A powerful yearning to move from this broken state to one of spiritual wholeness and authenticity was the central motivating force in Gordon’s thought, as it was in his life. As his philosophy held that galut was a state of spiritual exile and alienation, he believed that the Jews’ return to Palestine would entail a dramatic personal and collective transformation. By revitalizing their lapsed relationship with nature—and the constitutive bond with the natural landscape of Palestine in particular—Jews might be reborn. This demanding remedy required of each individual a “shaking off [of old] life . . . starting everything anew, from the very beginning. . . . Not changing, not repairing, but doing everything afresh” (“Pitron Ratsionali: Ve-Ḥalom she-en lo pitron [me-hegyonot shel kitsoni],” Ha-Po‘el ha-tsa‘ir 2.10 [1909]: 9–10).

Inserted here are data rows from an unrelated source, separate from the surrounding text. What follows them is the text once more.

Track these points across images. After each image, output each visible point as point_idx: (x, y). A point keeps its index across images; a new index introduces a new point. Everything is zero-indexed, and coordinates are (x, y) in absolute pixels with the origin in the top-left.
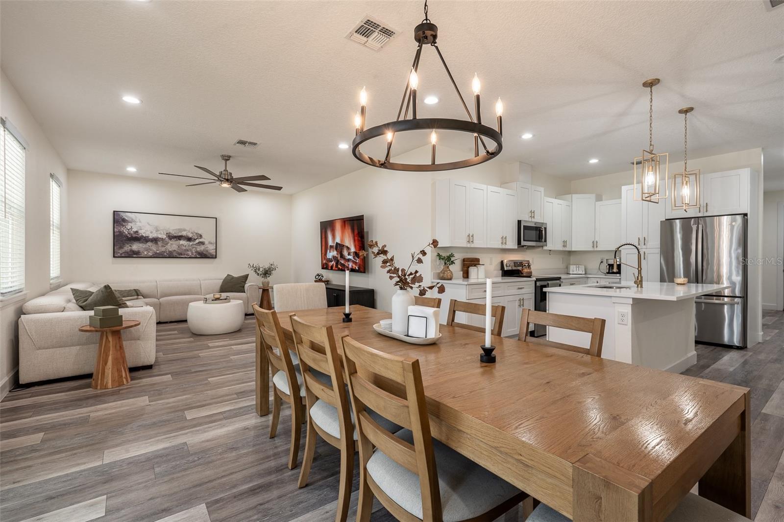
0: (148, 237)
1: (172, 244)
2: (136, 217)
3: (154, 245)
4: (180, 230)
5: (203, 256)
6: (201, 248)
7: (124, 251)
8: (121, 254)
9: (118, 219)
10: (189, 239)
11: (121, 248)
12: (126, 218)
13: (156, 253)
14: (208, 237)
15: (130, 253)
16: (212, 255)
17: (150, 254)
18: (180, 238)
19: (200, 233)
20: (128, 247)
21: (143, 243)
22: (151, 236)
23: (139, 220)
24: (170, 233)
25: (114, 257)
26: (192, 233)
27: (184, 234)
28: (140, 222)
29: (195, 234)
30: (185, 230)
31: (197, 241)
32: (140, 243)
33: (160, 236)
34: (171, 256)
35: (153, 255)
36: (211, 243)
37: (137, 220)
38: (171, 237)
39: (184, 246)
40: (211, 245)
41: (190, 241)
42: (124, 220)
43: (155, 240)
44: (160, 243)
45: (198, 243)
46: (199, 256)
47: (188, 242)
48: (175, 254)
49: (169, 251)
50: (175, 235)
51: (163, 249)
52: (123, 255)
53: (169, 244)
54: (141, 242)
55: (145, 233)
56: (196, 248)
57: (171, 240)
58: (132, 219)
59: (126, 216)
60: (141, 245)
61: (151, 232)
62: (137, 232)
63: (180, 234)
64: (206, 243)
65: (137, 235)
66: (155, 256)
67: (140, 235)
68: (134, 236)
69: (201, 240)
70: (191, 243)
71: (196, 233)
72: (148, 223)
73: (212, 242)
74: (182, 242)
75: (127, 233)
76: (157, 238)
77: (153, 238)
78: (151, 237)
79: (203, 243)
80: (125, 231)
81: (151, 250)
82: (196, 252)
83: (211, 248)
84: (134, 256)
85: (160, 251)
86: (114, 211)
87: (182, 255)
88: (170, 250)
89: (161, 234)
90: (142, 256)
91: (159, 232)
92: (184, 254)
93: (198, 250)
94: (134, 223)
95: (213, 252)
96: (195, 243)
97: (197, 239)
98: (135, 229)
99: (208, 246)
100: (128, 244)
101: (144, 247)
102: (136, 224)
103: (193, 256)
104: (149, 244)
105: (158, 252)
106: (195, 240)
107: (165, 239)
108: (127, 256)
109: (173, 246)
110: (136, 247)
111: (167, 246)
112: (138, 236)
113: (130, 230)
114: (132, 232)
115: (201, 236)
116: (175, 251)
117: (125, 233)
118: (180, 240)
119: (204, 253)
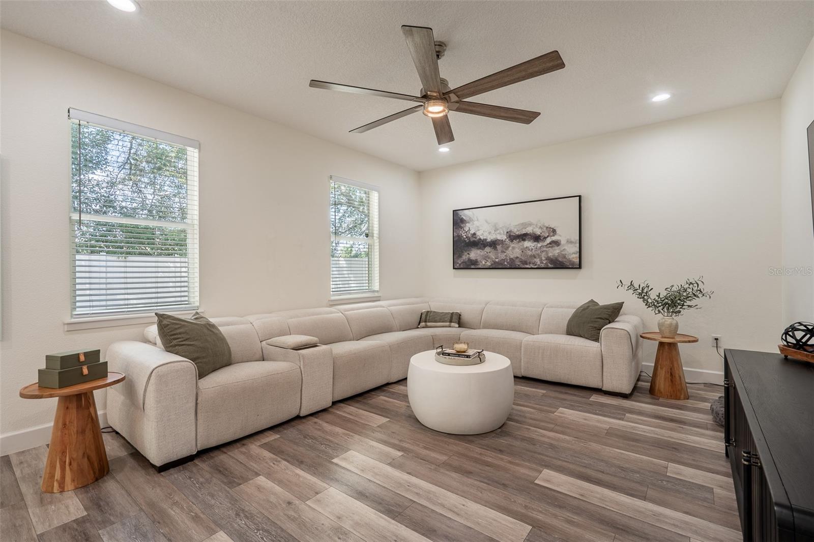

Such individual transformation was the basis and necessary corollary for a national remedy as well: just as individual, nation, and land all shared in exile and desolation, each was essential for the redemption of the other. “Underneath the ruins,” Gordon explained, “there still burns an orphaned, whispering ember . . . and the air of the land blows upon it to bring it back to life. And should you . . . create for yourself a new life here, that ember will return to life and become once again a raging flame. And you will live once again, and your people and your land will live” (ibid.).


Gordon’s impact went beyond his philosophical system. Chaim Weizmann, reporting on a first visit to Palestine in 1907, spoke of the profound impression made upon him by “one worker named Gordon. Every time I saw him . . . he reminded me of the Prophet Elijah.” In his own lifetime Gordon emerged as a mythological figure. Even after Gordon’s death in Degania, his work continued to serve as an inspiration for Zionist youth movements (one of which, Gordonia, was named after him), works of literature, and numerous scholarly studies.

Suggested Reading

Kitve A. D. Gordon, ed. Yosef Aharonowitz, 5 vols. (Tel Aviv 1927/28–1929/30); Eliezer Schweid, Ha-Yaḥid: ‘Olamo shel A. D. Gordon (Tel Aviv, 1970); Avraham Shapira, Or ha-ḥayim be-“yom ketanot” (Tel Aviv, 1996); Muky Tsur, ed., At enekh bodedah ba-marom: Mikhtavim me-A. D. Gordon ve-elav (Tel Aviv, 1998).